Wednesday, 20 June 2007

A modern Ahab


This is beyond parody. I like to imagine the sainted Rudy standing above a small ferret and shaking his fist at it...

Monday, 18 June 2007

A flight of fancy brought about by lack of sleep...

The time has come to confront the elephant in the room: In two weeks time smoking will be banned in England. The effect this will have on The Muted Slughorn – the labyrinthine boozer frequented by Dogtooth, myself, and on occasions even the Newt, or at least one of its creatures – remains to be seen. There have been rumblings about a euphemistically named ‘contingency plan’. Rumour abounds – only a couple of days ago a lean Swedish trawlerman seated in the saloon bar told me of a planned secession, which would leave the Slughorn beyond the law of any government in the world. Other less dramatic speculation suggests that a loophole has already been introduced, lending credence to the stories of a tunnel from the beer cellars emerging in a deserted office in Whitehall. Perhaps most alarming of all are the hushed mentions of a ‘patio garden’. What kind of garden the Slughorn might have does not bear thinking about…
The pros and cons of the smoking ban have been dealt with at length, and I’m not going to rehash them, but instead I want to draw attention to the aesthetic ramifications. No more Watteauesque taprooms, no more seeing Turner’s House of Lords, and its elemental interaction between smoke and water, recreated in a smoky gents. No more forgiving veil of blue smog to mask those of yellow tooth and grainy skin. The future will be hard and bright and uncompromising, and if that doesn’t make you feel like a cigarette I don’t know what will.

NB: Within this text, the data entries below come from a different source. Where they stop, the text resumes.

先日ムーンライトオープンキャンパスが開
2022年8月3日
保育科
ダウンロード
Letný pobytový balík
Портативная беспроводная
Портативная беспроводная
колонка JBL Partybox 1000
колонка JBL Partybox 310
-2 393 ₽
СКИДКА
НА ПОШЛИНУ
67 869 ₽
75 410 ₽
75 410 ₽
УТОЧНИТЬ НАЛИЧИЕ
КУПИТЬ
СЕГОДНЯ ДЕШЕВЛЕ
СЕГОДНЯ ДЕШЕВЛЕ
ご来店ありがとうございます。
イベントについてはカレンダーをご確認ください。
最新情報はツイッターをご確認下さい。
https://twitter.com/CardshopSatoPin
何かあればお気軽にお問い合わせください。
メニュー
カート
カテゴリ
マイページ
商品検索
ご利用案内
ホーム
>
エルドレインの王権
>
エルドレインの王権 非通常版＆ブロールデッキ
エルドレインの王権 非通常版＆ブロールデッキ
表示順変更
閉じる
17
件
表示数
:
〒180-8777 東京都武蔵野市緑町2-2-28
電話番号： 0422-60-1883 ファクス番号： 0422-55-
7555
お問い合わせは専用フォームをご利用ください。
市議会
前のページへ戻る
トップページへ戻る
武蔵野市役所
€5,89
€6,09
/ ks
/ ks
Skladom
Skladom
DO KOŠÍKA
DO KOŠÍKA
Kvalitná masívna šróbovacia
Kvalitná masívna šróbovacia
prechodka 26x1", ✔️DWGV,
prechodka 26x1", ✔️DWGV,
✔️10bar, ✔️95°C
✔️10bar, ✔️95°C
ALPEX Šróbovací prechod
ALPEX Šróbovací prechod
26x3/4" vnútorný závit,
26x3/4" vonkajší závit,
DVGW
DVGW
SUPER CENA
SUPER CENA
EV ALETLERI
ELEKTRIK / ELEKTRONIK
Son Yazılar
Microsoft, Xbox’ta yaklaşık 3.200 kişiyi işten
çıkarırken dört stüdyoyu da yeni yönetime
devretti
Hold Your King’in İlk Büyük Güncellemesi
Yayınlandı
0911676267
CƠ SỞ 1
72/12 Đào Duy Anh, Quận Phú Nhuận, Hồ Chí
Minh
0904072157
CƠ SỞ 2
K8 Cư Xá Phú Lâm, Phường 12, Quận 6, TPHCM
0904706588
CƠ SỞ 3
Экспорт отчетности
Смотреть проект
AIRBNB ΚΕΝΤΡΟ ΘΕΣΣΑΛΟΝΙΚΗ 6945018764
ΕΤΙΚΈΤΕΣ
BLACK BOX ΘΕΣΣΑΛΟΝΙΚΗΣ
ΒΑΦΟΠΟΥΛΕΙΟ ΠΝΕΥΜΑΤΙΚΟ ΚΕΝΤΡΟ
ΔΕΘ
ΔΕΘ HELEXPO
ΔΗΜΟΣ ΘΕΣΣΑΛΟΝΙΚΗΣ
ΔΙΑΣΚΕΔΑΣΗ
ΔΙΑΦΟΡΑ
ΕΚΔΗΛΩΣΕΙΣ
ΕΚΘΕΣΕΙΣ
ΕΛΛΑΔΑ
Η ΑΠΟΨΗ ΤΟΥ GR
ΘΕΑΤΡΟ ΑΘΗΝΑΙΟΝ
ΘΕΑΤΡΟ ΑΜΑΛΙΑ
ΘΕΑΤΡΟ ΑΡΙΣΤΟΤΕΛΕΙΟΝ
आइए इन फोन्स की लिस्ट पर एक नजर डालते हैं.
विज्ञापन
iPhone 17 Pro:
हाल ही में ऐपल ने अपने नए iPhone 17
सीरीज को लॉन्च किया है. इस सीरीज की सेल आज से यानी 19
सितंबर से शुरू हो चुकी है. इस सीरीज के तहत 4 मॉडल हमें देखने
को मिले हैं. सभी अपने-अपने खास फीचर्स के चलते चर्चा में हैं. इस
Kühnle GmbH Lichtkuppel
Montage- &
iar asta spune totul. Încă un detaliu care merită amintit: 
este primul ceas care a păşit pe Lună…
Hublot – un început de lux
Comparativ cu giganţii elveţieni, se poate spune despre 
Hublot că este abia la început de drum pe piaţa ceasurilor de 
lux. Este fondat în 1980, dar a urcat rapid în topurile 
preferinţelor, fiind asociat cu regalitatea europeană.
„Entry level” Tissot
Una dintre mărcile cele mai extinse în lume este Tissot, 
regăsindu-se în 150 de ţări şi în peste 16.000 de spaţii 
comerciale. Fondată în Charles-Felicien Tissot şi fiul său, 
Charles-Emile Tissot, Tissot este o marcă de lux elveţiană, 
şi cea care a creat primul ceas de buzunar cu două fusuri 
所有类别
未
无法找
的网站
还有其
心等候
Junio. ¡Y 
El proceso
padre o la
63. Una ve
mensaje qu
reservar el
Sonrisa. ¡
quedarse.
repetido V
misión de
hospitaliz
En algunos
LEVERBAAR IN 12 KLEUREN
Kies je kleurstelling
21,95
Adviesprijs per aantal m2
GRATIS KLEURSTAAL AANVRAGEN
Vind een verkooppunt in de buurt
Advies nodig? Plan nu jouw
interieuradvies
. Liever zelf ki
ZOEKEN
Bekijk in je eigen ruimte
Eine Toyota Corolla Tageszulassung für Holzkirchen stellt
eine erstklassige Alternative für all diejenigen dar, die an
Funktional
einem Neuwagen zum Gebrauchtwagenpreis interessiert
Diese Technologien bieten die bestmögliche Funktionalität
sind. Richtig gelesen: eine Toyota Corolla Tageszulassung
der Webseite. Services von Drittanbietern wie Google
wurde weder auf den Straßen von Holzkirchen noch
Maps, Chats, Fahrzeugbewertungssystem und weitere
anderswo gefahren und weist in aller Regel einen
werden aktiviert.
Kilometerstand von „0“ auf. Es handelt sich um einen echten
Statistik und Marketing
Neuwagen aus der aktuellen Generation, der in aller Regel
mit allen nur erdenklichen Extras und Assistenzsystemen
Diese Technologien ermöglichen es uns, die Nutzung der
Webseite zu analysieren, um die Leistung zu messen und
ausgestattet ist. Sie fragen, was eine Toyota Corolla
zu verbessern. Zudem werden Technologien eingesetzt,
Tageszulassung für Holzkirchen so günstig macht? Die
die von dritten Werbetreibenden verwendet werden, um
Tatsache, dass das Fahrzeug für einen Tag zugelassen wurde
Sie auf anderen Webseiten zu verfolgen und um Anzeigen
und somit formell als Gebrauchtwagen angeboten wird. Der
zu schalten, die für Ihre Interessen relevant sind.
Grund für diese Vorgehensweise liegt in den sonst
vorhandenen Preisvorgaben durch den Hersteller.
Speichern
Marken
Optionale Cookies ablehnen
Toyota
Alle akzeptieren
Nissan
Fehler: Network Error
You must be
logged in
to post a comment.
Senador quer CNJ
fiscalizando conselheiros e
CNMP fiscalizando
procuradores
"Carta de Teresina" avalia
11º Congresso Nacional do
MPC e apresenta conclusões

P.S. - I found this rather amusing.

Sunday, 17 June 2007

Are you drinking what we're drinking?

Aside from the obviousness of having a European - or preferably pan-national - system of unitary measurement for alcohol, the undercurrent suggestion that it is safer to drink a pint in Denmark than in England, though only parodic of the government line, is still uncomfortably close to the legislative rationale of this flagging Labour front-bench. Does anyone else wish it were Blair's entire cabinet who were about to resign rather than the PM himself?